▸ PROBLEM DESCRIPTION:
Each line of the data below goes into the copy exactly; pictures do not.

Records from a data collection:
"""

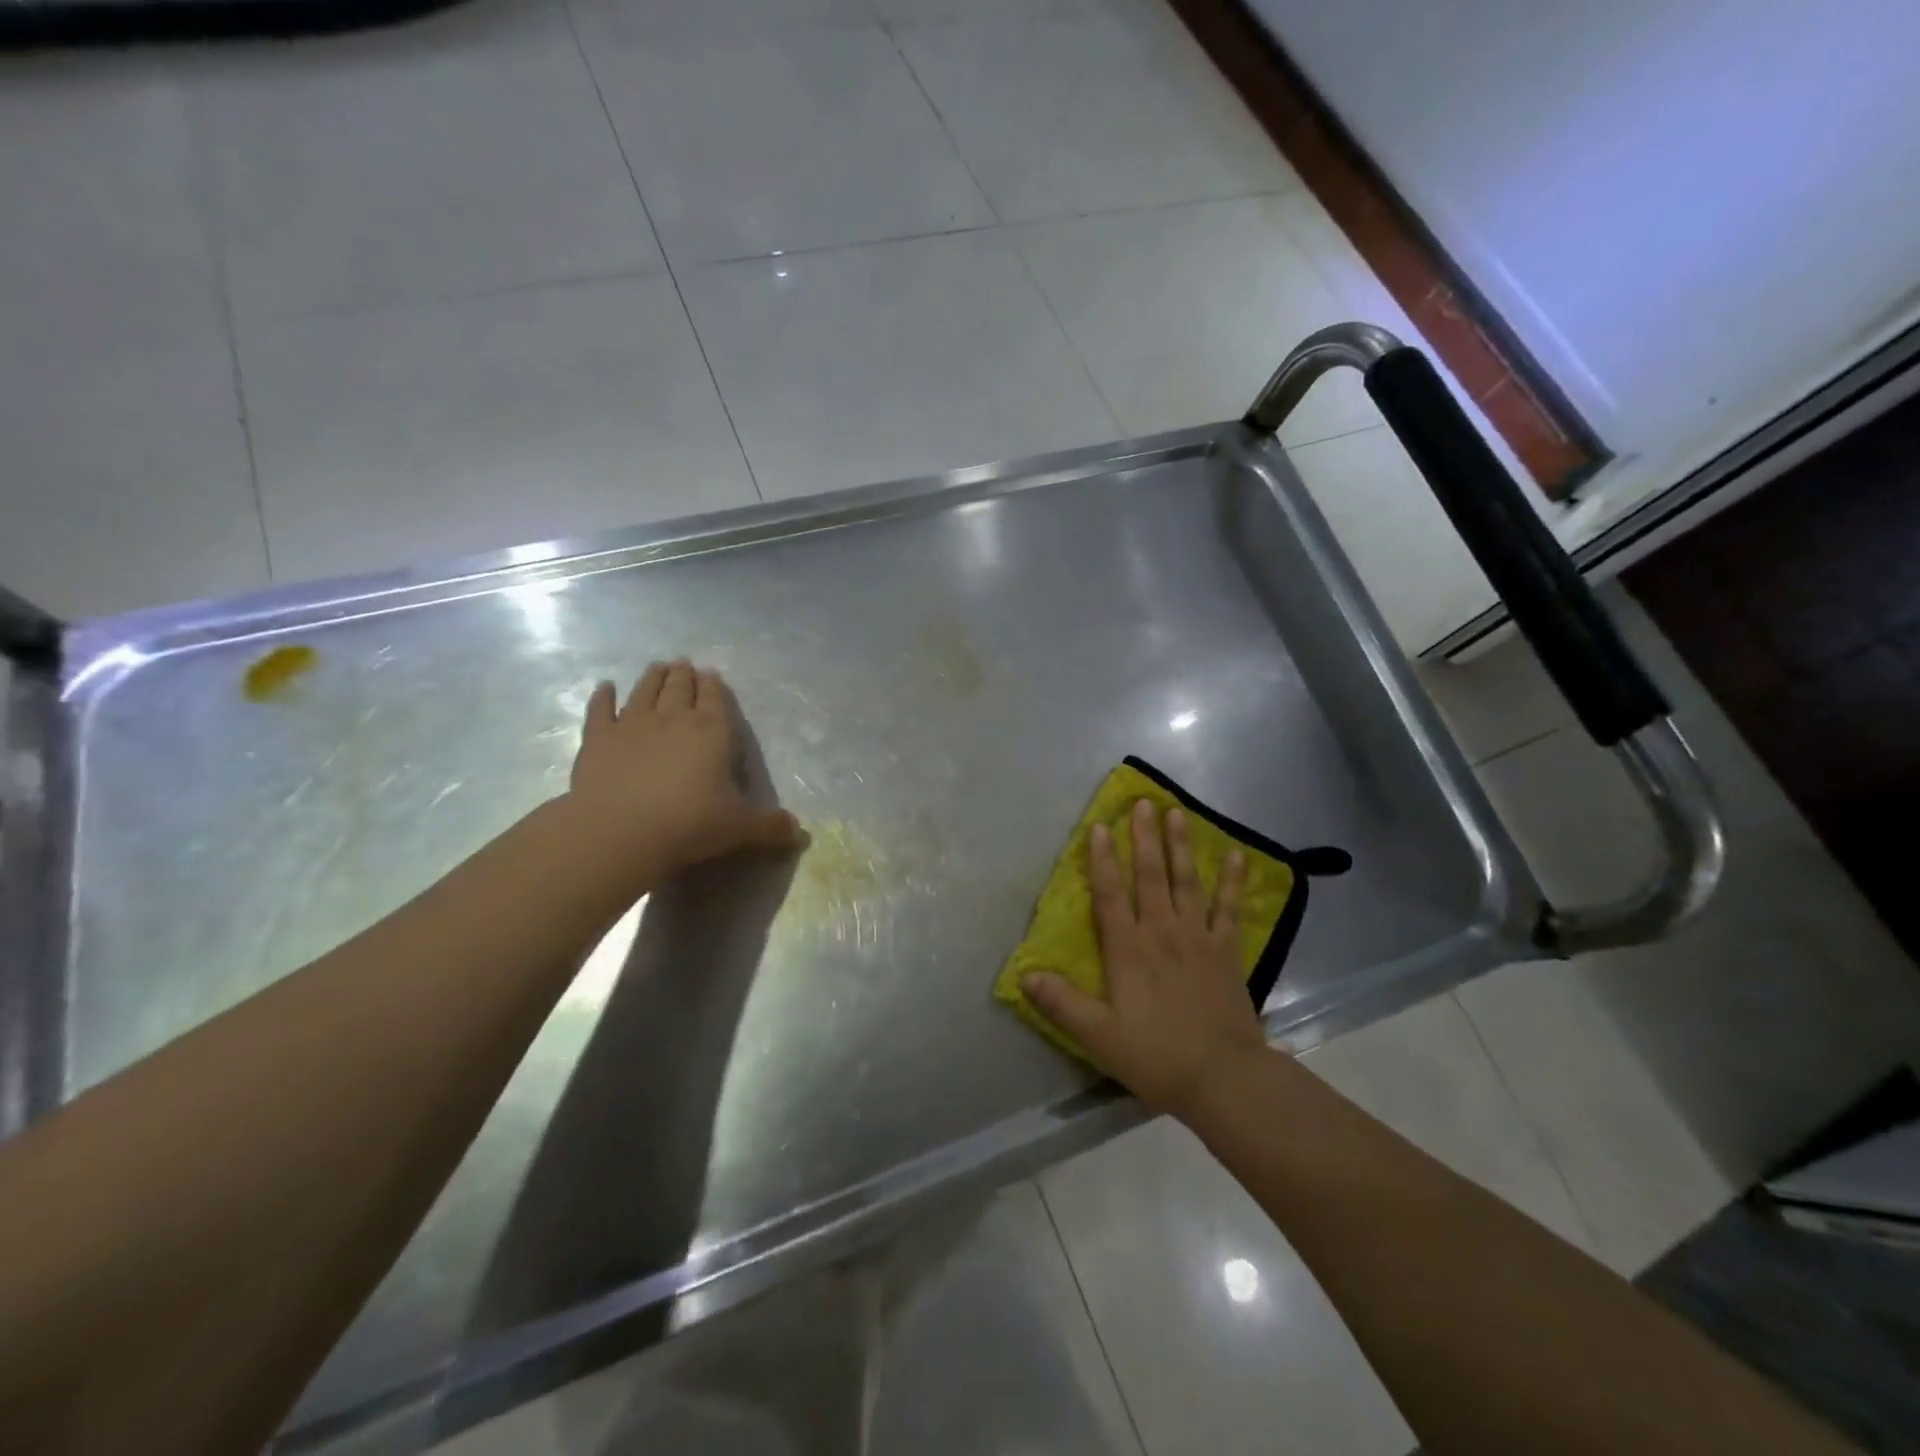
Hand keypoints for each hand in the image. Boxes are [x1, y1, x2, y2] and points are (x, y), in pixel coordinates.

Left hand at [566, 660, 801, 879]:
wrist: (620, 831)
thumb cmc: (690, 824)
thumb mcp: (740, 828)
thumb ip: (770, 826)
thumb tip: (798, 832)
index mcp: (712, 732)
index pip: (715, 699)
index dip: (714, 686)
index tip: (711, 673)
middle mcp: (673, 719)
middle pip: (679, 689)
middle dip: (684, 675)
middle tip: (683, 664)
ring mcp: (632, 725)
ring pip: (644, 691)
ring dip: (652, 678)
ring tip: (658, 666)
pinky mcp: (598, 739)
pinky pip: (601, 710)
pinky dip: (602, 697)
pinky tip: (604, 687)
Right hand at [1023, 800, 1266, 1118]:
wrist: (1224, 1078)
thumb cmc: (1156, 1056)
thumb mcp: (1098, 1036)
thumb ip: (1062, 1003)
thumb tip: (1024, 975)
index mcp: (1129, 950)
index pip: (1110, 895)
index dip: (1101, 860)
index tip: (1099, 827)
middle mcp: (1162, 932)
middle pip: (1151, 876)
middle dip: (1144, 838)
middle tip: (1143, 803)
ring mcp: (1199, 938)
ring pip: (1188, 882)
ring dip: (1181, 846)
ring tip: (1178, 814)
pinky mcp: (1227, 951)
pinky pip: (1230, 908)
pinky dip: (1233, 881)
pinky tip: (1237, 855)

"""

▸ RESPONSE:
Hand keypoints for each hand in the image. Boxes are [x1, y1, x2, y2] and points are (x, y), in pixel coordinates.

Left hand at [566, 660, 801, 879]:
wrist: (620, 831)
thumb cmc: (690, 824)
thumb mcp: (740, 828)
thumb ip: (770, 826)
thumb tip: (798, 832)
index mcp: (712, 732)
index pip: (715, 699)
index dip: (714, 686)
index tip: (711, 673)
middle mcp: (673, 719)
middle pip: (679, 689)
middle dip: (684, 675)
middle tip: (683, 664)
ring mcp: (632, 725)
ring pip: (644, 691)
ring dip: (652, 678)
ring tip: (658, 666)
pinky mcp: (598, 739)
pinky pip: (601, 710)
pinky dip: (602, 697)
pinky tip: (604, 687)
Right hand at [1023, 800, 1266, 1118]:
wrist: (1224, 1078)
thumb cmc: (1156, 1056)
thumb mcp: (1098, 1036)
thumb ip: (1062, 1003)
thumb tip: (1024, 975)
index mcp: (1129, 950)
index pip: (1110, 895)
index dip: (1101, 860)
index tip: (1099, 827)
middle mcp: (1162, 932)
middle pip: (1151, 876)
middle dip: (1144, 838)
middle tip: (1143, 803)
ring mcp: (1199, 938)
ring pip: (1188, 882)
ring dip: (1181, 846)
ring tip: (1178, 814)
pinky mcp: (1227, 951)
pinky pip: (1230, 908)
pinky dip: (1233, 881)
pinky tip: (1237, 855)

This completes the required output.